1 Aids/HIV Quarterly Surveillance Tables, Public
Health Laboratory Service Aids Centre and the Scottish Centre for
Infection & Environmental Health, February 2003

Abigail’s story

Abigail is a healthy four-month old baby who tested HIV-positive at
birth. She is currently being cared for by her maternal
grandparents, Cyril and Rose, who are both in their sixties, while
her mother Tina is in prison for aggravated theft.

Tina is an intravenous drug user, who had been working as an escort
to buy drugs when she became pregnant. She was eight months
pregnant when charged and Abigail was born before she was
convicted. Tina had not attended any antenatal clinic appointments
but received antenatal care in prison, at which time she was
diagnosed with HIV. When Tina was imprisoned Rose agreed to take
responsibility for her grandchildren rather than have them go into
care. The family receive support from Raft Surrey.

Cyril and Rose were initially shocked to discover that both their
daughter and granddaughter had HIV. The couple are also caring for
Tina’s two older children, five-year-old James and seven-year-old
Leah, who are both HIV-negative and do not know about their mother
and sister’s status. Their father, Tina’s ex-husband, lives
overseas, but Abigail’s father is not acknowledged or known by
Tina.

Rose stopped working as a clerk to look after her grandchildren but
is tired and stressed. Abigail is bottle fed, and rarely sleeps for
more than two hours during the night, although she is not currently
on any medication.
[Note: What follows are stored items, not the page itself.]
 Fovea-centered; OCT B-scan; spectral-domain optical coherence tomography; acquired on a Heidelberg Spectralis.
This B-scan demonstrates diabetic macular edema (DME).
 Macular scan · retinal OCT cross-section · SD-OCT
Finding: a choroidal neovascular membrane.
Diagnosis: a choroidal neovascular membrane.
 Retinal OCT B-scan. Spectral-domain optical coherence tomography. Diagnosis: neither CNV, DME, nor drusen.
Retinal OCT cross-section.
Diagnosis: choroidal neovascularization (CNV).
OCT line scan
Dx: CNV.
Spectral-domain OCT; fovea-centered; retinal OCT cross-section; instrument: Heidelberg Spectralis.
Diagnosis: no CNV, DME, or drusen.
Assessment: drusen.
Rose asked her health visitor to find a day
nursery for Abigail but the social worker responsible disclosed
Abigail’s HIV status to every nursery and they refused to accept
her. The situation was only resolved after the social services
director stepped in.

Cyril and Rose feel they can no longer cope, especially if Abigail
becomes seriously ill. They are concerned about their daughter’s
future and their grandchildren’s welfare. Tina has told them she
wants her children back when she leaves prison in three months
time.

Lighthouse: a beacon of hope

Toby is three years old and has attended the nursery at Lighthouse
West London for nearly a year. He lives with his mother Agnes, an
asylum seeker from west Africa. She is HIV-positive and Toby’s
father died a year ago of an Aids-related illness. He does not have
HIV and is too young to know about his mother’s status and why his
father died. Toby is settled at the nursery and really enjoys the
company of other children. Agnes says this is because they live in
a small room and Toby is often alone with her. She attends a
computer course at Lighthouse while Toby spends the day in the
nursery. Her course runs for two days a week and she goes to the
centre to do her homework on the computers on the other days.
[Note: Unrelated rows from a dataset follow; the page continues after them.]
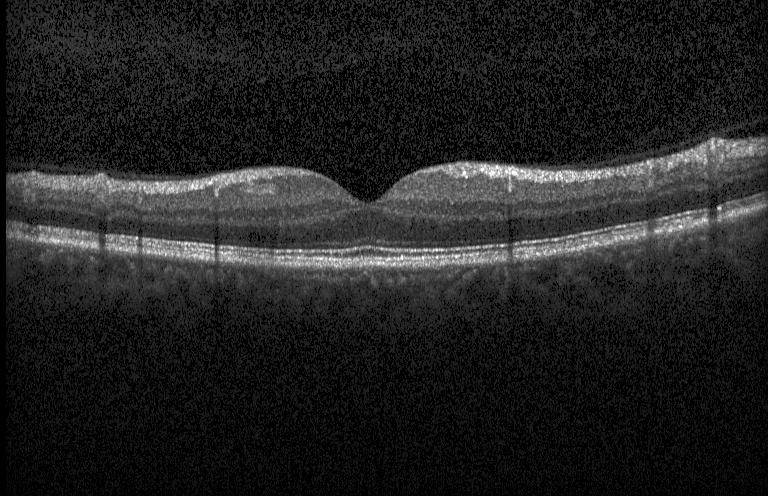 Finding: no CNV, no DME, and no drusen.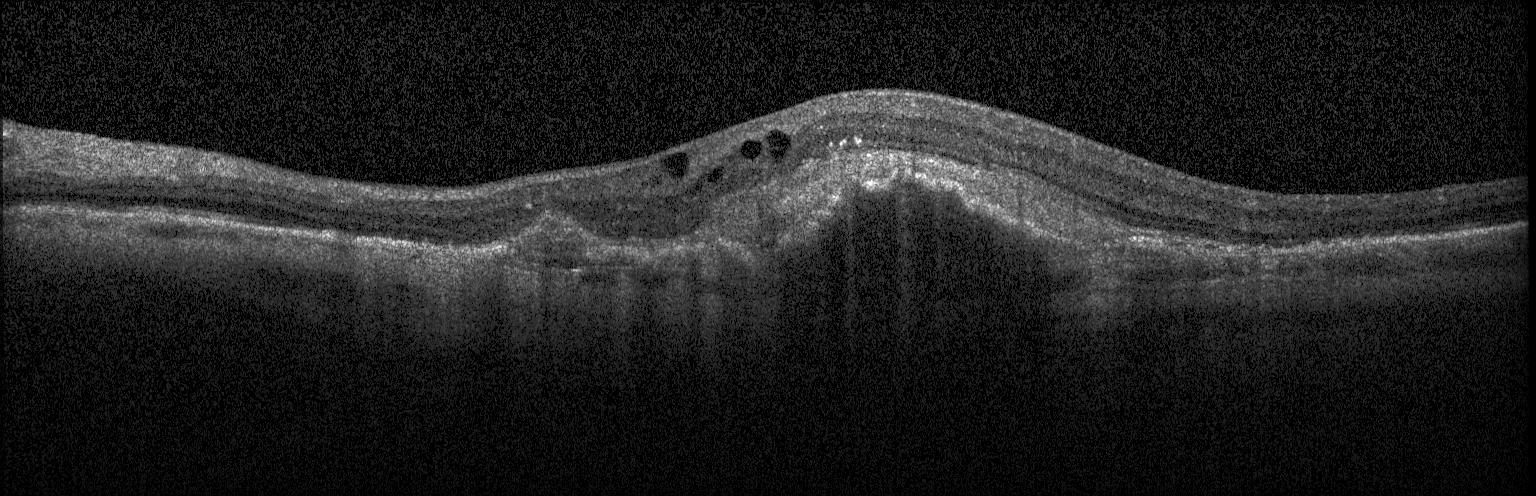

Through the macula. Spectral-domain optical coherence tomography. Optical coherence tomography scan.
Macular OCT: a choroidal neovascular membrane.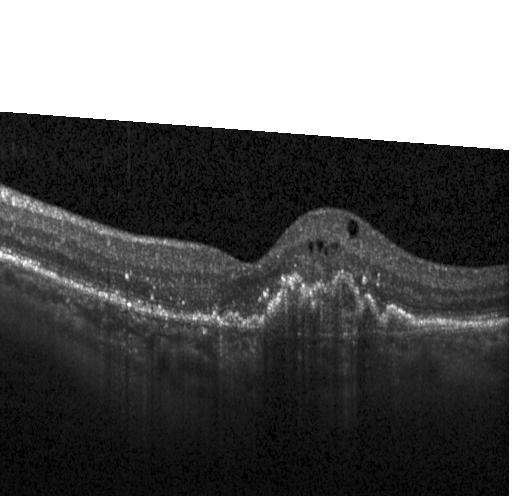
OCT B-scan
Finding: choroidal neovascularization.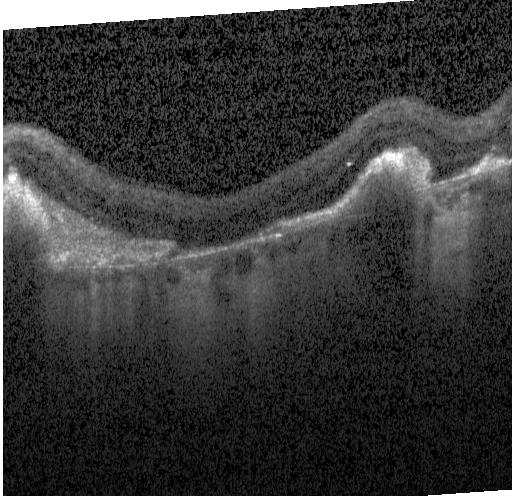
Optical coherence tomography scan. Finding: a choroidal neovascular membrane.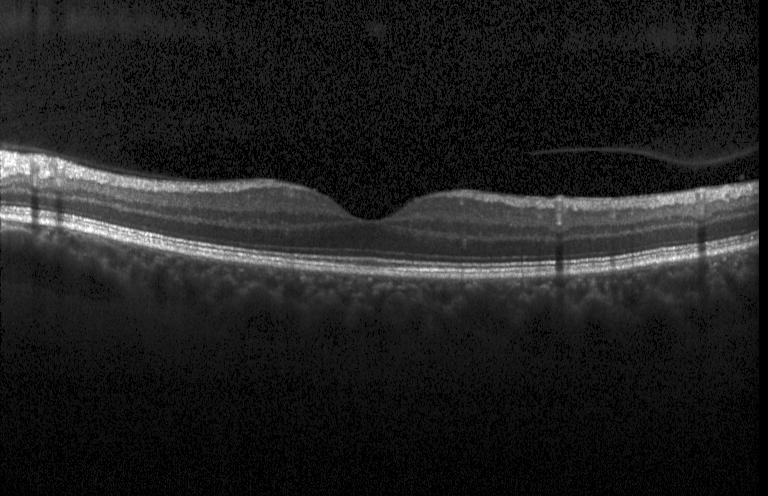 Impression: no choroidal neovascularization, no diabetic macular edema, and no drusen.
A few months ago the lease ran out on Agnes’s flat and the council
rehoused them in accommodation five miles away. It was a traumatic
move for both. At first, Agnes tried to bring Toby into the nursery
on public transport but she was unwell and had to give up her
course place and Toby was no longer able to use the nursery. Agnes
says she felt isolated and Toby missed the nursery.

When she felt better Agnes was able to bring Toby back to the
nursery. At first he was shy but his key worker introduced him to
some new faces and Toby was soon playing. Agnes hopes to move back
to the area and says because Toby is happy at the nursery she has
regained her desire to continue with her course.